How to Beat Microstakes Poker: Pre-Flop Strategy Pt. 1

PokerListings.com and Microstakes master Nathan "BlackRain79" Williams have teamed up to produce the definitive series on beating the microstakes for the beginner poker player.

Combining the best general knowledge about microstakes poker strategy, in-depth concepts from BlackRain's groundbreaking book, Crushing the Microstakes, and an ongoing Q&A/hand analysis this is the ideal tool to learn how to beat poker's lowest levels.

If you've got a question or a hand for BlackRain to analyze, drop a note in the comments on any of the articles in the series or email webmaster (at) pokerlistings.com. Analysis and answers will appear every month.

By Paul Verheij

Beating poker’s micro-stakes starts with rock-solid strategy before the flop. Playing the right hands before the flop will result in much easier decisions on later streets.

In this two-part article we’ll show you how to build that solid foundation.

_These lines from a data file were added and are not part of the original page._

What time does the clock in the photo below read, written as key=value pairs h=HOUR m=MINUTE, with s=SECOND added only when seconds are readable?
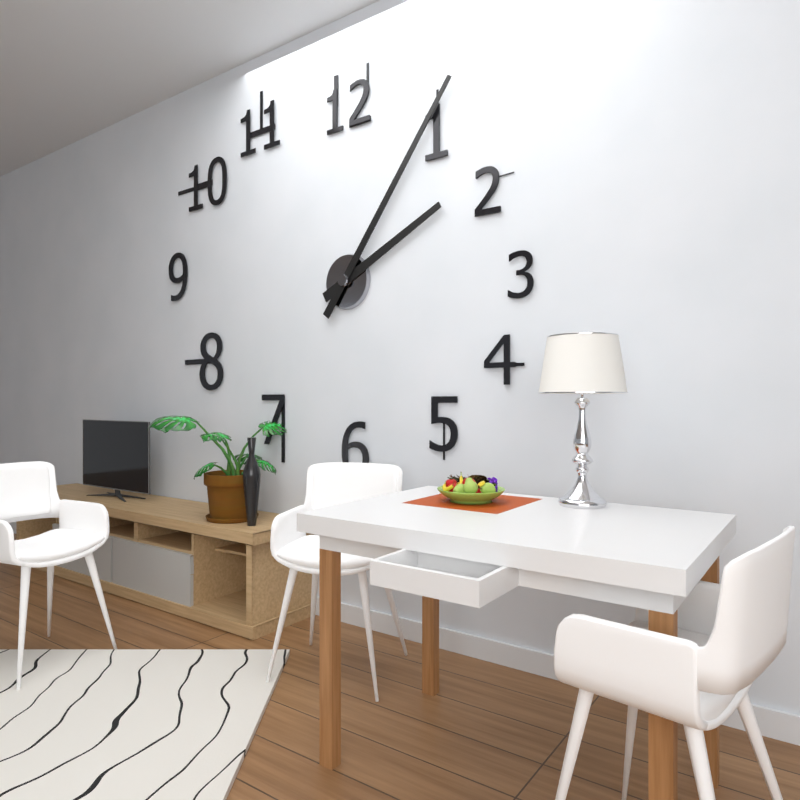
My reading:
h=2 m=6
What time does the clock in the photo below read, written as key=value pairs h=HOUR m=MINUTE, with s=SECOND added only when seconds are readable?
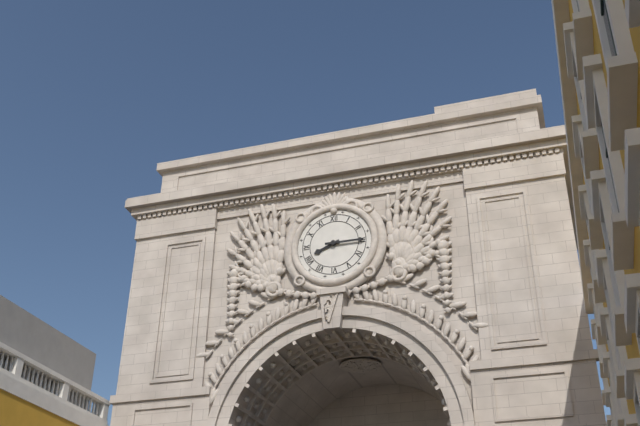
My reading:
h=8 m=15
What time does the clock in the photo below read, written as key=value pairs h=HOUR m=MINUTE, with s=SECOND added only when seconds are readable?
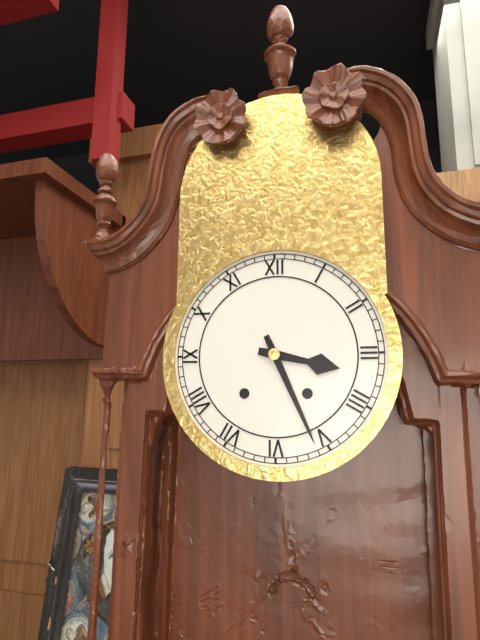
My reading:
h=3 m=26
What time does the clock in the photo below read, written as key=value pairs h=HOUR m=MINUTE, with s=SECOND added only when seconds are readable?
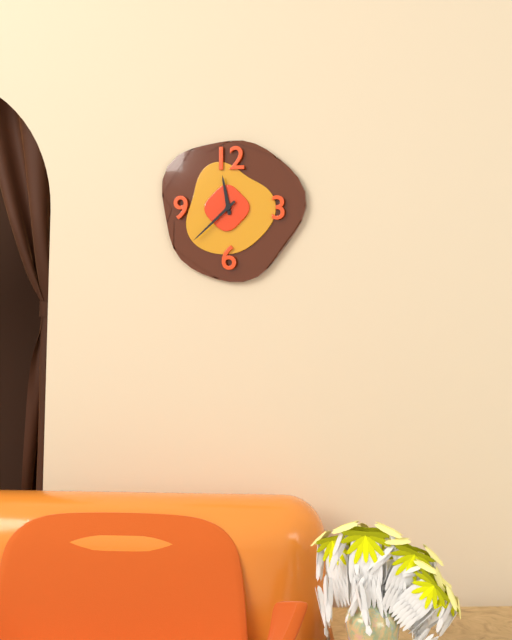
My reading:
h=11 m=38
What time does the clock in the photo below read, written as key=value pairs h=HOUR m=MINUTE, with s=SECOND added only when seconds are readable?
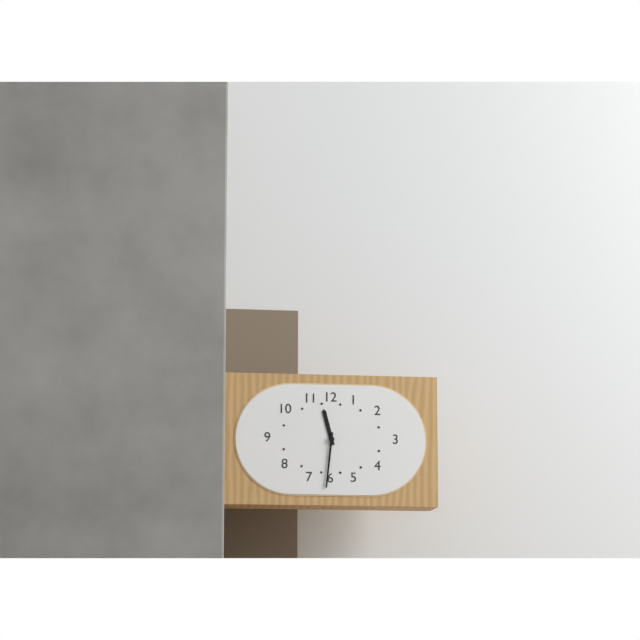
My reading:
h=11 m=31
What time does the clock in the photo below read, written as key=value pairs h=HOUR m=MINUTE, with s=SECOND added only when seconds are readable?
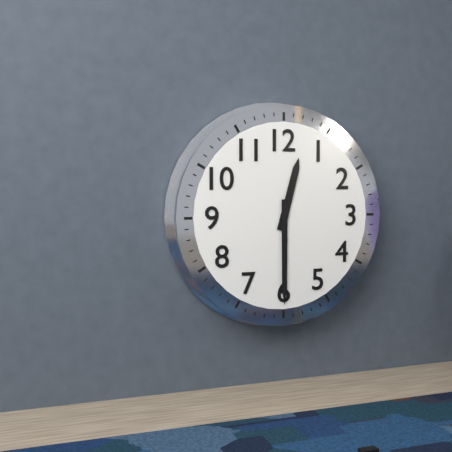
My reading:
h=12 m=30
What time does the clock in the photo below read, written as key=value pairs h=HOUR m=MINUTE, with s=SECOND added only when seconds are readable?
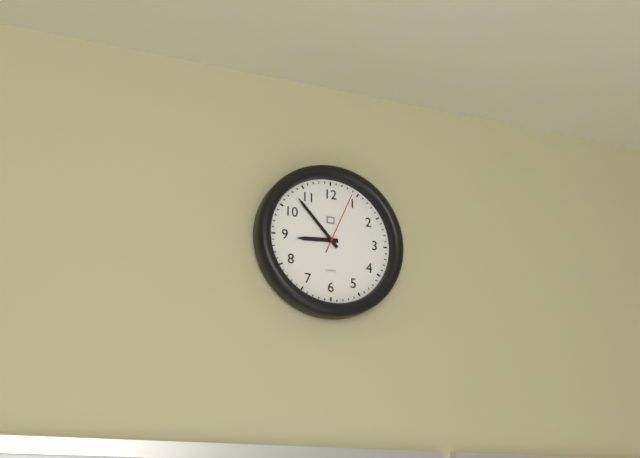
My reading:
h=8 m=53 s=4
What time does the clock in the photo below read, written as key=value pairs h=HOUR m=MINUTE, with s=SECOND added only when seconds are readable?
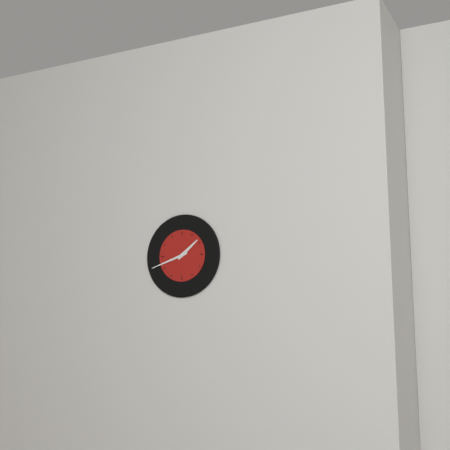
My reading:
h=1 m=42
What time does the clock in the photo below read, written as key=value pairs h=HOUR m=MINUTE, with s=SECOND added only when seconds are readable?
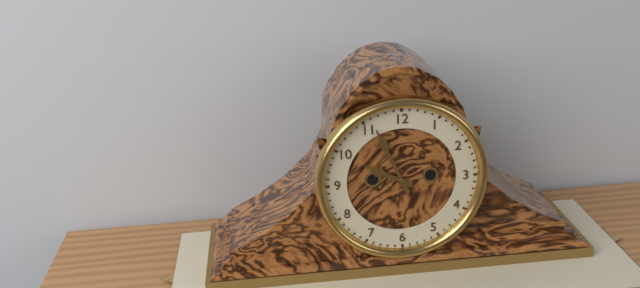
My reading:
h=9 m=56
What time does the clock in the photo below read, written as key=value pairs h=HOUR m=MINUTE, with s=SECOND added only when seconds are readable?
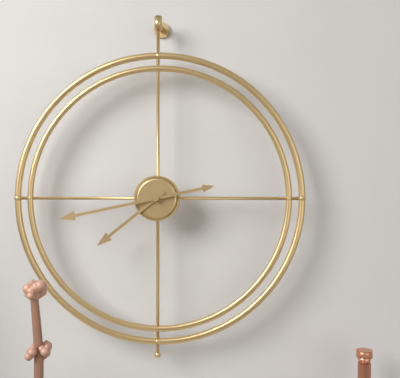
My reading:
h=7 m=43
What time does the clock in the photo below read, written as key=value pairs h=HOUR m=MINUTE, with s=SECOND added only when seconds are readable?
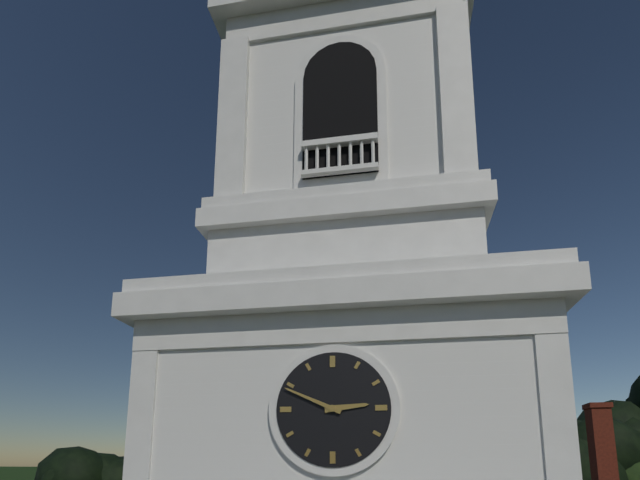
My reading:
h=2 m=49
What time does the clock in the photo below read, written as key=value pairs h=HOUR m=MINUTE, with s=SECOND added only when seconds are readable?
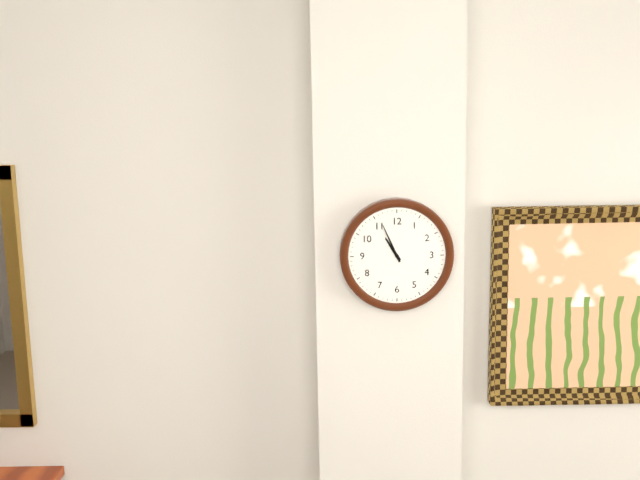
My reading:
h=10 m=56
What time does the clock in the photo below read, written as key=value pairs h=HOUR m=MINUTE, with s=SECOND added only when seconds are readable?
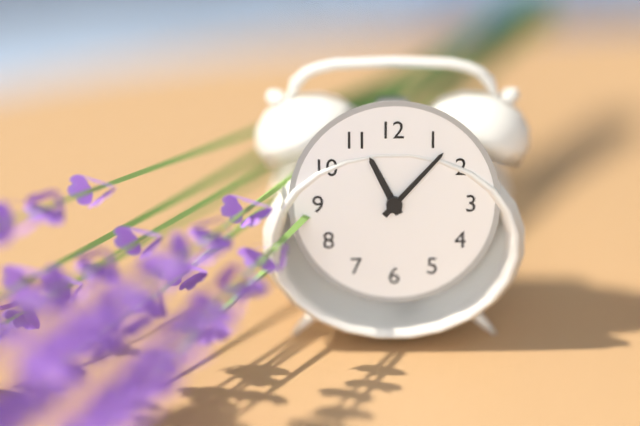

Leave Your Ego and Fancy Plays at the Door

Before we start with the pre-flop guidelines it’s important to consider exactly what our objectives are and how we can achieve them.

$10K Seven Card Stud
Key to success is max value from big hands.
 

The micro-stakes are all about getting value with your good hands and folding hands in situations where you can only win a small pot or, if things go wrong, lose a big pot.

This sounds simple. And the good news is that it actually is when you follow a few guidelines and leave your ego and fancy plays where they belong: at the door.

The micro-stakes aren't limits where you want to outplay your opponents. They aren't about finding every +EV situation. They’re actually quite the opposite.

Your goal isn't to outplay your opponent but get maximum value from the right opponents. And instead of seeking every +EV situation you only choose the situations that offer the most value.

Take Initiative, Have Position

The good news is that the micro-stakes do offer the luxury of a lot of bad players and therefore a lot of profitable situations.

Why try to exploit small edges (which lead to high variance) when you can wait for very profitable situations that come around often, lead to a high-win rate and lower variance?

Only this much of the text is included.